**AIM OF THE EXERCISE:**
Output each entry that follows exactly. Images stay out.

**RECORD SET:**
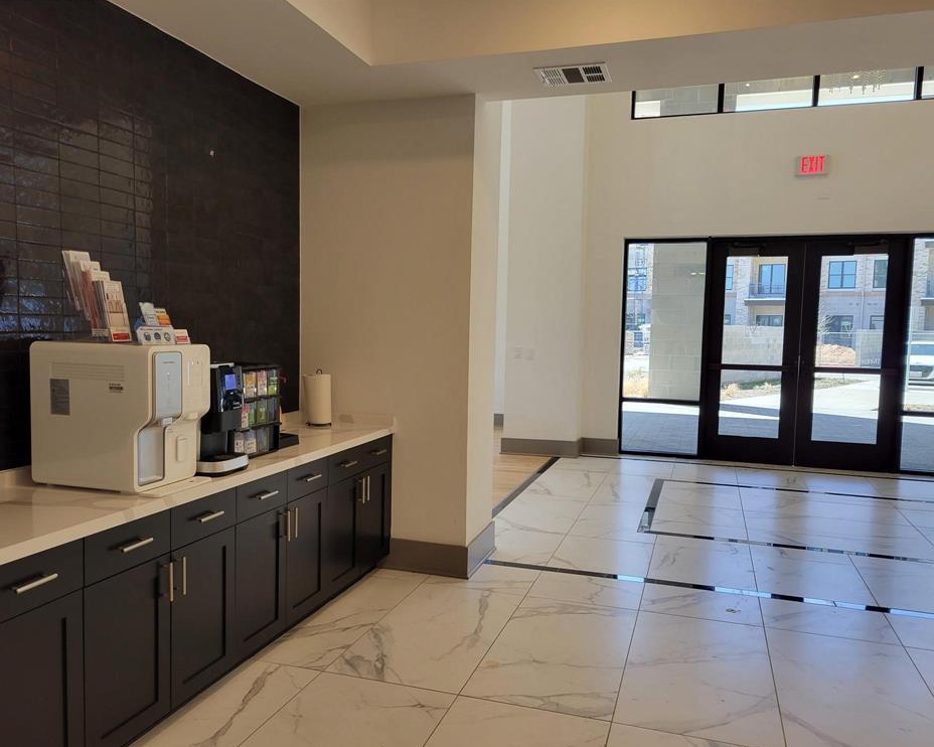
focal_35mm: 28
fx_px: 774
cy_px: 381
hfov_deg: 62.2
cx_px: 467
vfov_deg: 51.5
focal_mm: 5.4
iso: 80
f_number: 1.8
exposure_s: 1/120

**WRITTEN SOLUTION:**
focal_35mm: 28
fx_px: 774
cy_px: 381
hfov_deg: 62.2
cx_px: 467
vfov_deg: 51.5
focal_mm: 5.4
iso: 80
f_number: 1.8
exposure_s: 1/120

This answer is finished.